In the Fed's stress test, it found that hypothetical loan losses of $47.4 billion over nine quarters would drive Wells Fargo's common equity Tier 1 ratio down 2 percentage points to a minimum of 9.1% under a severely adverse scenario. While trimming the dividend is an unwelcome turn of events for yield focused shareholders in the short-run, it puts the bank on better footing to make a quick recovery or to better whether an extremely harsh storm.

Possible Dividend Going Forward 

Based in part on consensus earnings forecasts, coupled with the assumption of a static share count through the end of 2021 – I am projecting that Wells Fargo would be able to pay a dividend of no more than $0.39 per share in the third quarter (based on 2Q20 results) and no more than $0.15 in 1Q21 (based on 4Q20 results) assuming the Fed keeps the same restriction in place.

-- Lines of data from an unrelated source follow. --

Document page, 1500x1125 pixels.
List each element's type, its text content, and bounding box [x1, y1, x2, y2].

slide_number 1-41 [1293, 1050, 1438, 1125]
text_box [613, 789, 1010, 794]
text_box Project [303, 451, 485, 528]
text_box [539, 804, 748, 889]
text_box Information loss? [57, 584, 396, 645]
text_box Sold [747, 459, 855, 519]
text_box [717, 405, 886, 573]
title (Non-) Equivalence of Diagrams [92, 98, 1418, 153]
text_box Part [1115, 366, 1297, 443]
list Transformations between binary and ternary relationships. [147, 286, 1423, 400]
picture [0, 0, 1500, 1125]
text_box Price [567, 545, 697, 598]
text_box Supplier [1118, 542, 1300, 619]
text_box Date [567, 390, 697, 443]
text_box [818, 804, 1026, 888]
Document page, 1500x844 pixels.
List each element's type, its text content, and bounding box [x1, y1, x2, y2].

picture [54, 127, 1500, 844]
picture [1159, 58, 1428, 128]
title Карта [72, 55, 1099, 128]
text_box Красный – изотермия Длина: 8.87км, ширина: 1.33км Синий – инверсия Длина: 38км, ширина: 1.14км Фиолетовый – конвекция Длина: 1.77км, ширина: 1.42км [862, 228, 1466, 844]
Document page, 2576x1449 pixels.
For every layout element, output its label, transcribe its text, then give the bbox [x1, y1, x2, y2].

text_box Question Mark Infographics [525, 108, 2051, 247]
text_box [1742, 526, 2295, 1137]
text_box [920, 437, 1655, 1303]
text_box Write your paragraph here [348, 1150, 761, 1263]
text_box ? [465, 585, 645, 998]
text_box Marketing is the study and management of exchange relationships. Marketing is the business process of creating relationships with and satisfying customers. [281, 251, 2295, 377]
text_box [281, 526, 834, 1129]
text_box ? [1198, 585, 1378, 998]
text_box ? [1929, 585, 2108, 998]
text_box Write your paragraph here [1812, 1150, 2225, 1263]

Source - SEC Filings, S&P Global Consensus Estimates 

Because of regulatory actions and Federal Reserve oversight on capital allocation, large banks like WFC are only allowed to change their dividend after Fed approval. Historically, this is done just once per year, and because of this extra hoop to jump through, one should anticipate the lowest level as the new dividend base - $0.15 per share for the foreseeable future. This drop from $0.51 would calculate to over a 70% decrease in dividend.

Biggest Takeaway

For a bit of perspective, the last time the bank cut its dividend was in early 2009. Shares were trading at around $15 and the newly cut dividend shook out to just $0.05 per share. Excluding the looming cut that is about to happen, the most recent dividend was $0.51 – a more than 1,000% increase over the past 11 years. Most importantly, at the time of the cut in 2009, it marked one of the lowest share prices in the economic cycle. Shareholders were rewarded handsomely if they purchased shares despite the negative sentiment. In other words, the last time the dividend was dramatically cut it didn’t destroy overly the stock; actually, it marked a fantastic buying opportunity.